*EXERCISE DETAILS:* Determine how many lines in the listing below contain the word "pixels", then state that number by itself.

*DATA RECORDS:*
• • •

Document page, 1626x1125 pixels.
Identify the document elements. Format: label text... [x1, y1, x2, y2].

• • •

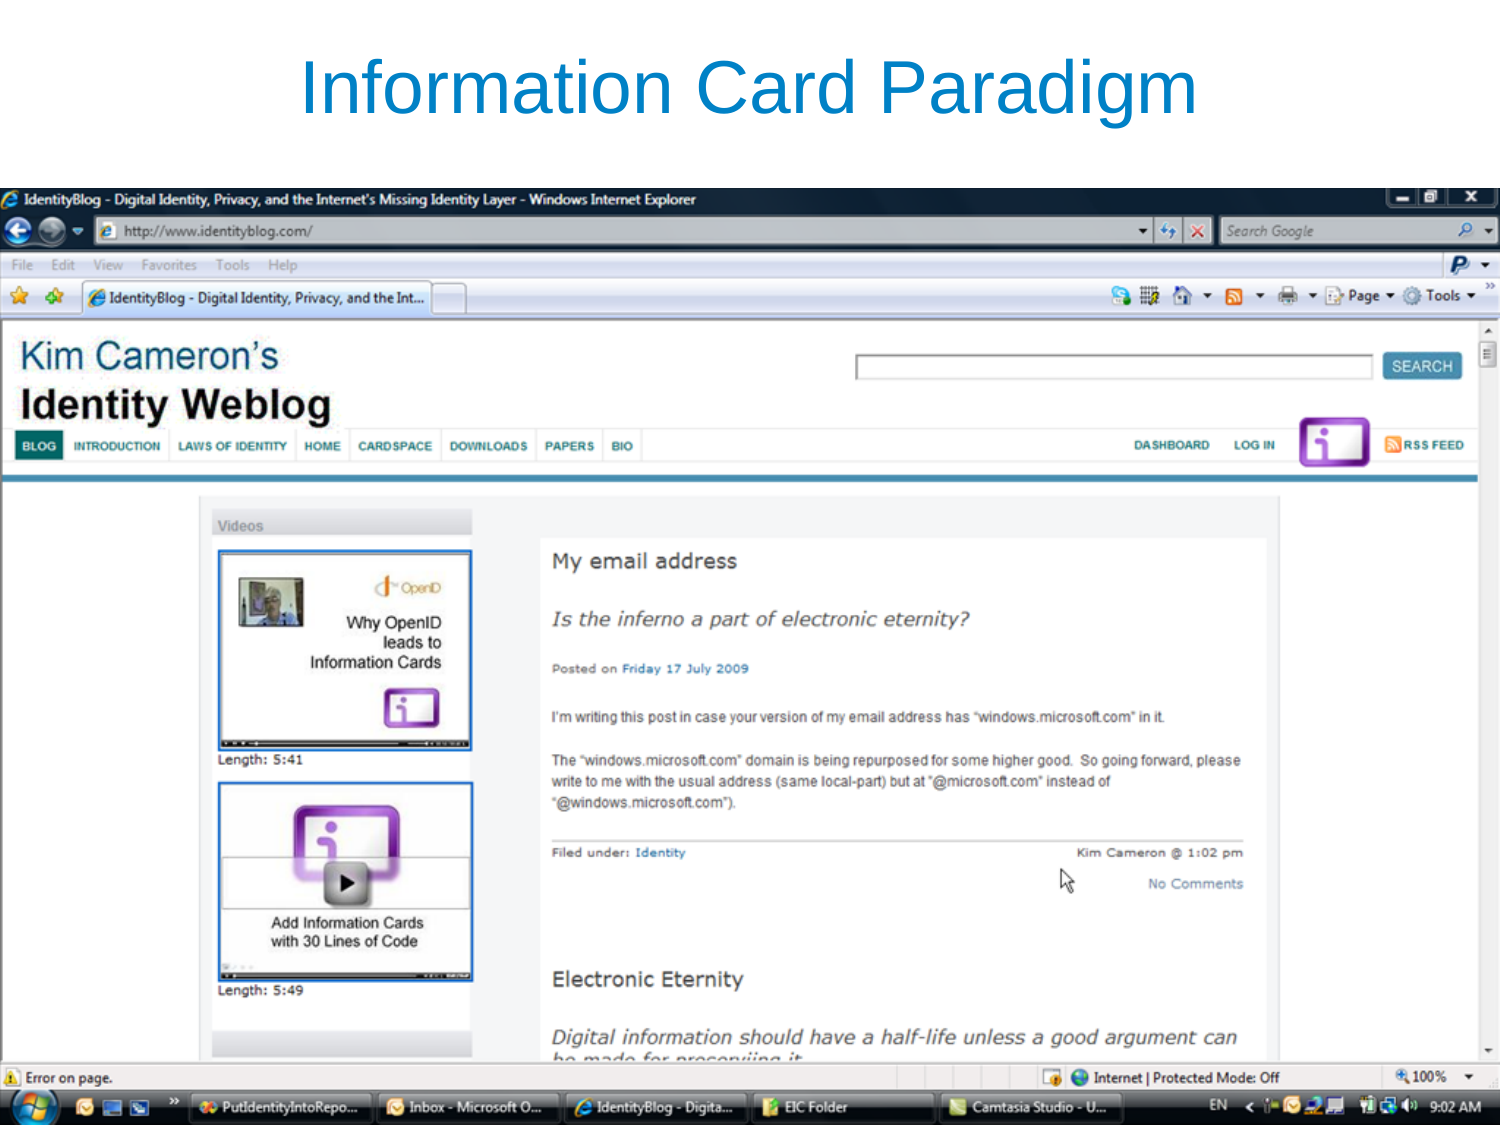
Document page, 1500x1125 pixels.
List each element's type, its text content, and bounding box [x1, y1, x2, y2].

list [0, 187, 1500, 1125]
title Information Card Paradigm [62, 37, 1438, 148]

• • •

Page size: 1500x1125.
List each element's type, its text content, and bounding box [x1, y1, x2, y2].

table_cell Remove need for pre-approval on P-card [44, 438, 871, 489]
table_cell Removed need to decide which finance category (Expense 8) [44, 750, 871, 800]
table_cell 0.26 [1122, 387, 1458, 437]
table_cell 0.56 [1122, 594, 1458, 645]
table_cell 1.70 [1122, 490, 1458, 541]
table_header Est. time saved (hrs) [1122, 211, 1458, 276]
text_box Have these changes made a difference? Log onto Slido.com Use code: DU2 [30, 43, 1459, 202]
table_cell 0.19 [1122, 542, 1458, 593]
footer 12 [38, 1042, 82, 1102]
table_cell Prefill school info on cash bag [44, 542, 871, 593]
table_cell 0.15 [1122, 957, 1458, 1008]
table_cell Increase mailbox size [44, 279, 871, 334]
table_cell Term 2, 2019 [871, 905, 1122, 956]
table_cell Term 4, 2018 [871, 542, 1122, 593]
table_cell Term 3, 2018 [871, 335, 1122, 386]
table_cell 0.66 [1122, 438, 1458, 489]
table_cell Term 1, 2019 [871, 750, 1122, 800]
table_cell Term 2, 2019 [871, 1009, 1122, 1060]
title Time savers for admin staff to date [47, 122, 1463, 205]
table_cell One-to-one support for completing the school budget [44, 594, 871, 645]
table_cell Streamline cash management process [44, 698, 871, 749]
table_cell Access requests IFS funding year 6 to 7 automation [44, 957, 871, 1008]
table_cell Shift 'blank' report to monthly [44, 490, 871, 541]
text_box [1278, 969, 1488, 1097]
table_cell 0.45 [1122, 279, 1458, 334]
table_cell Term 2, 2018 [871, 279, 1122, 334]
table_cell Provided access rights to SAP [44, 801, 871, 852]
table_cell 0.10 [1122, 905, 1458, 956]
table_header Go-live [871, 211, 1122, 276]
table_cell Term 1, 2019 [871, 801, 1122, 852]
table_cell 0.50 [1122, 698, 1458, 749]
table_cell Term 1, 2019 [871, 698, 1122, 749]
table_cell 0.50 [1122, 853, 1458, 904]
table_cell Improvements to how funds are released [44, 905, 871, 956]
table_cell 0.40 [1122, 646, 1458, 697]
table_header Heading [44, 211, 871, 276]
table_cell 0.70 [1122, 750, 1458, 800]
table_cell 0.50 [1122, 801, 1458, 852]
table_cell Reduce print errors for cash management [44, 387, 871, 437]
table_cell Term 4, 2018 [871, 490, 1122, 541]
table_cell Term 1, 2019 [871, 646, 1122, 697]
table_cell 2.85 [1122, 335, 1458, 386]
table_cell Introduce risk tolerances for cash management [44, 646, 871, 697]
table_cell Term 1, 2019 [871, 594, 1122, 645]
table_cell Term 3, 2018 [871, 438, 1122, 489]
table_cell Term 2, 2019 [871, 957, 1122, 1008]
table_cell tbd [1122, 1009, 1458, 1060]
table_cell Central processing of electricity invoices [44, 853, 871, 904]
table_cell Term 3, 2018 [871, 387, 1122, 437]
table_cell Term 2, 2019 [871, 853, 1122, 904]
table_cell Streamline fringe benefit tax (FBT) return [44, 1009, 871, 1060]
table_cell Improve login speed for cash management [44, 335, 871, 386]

• • •

*OUTPUT FOR THIS EXERCISE:* 2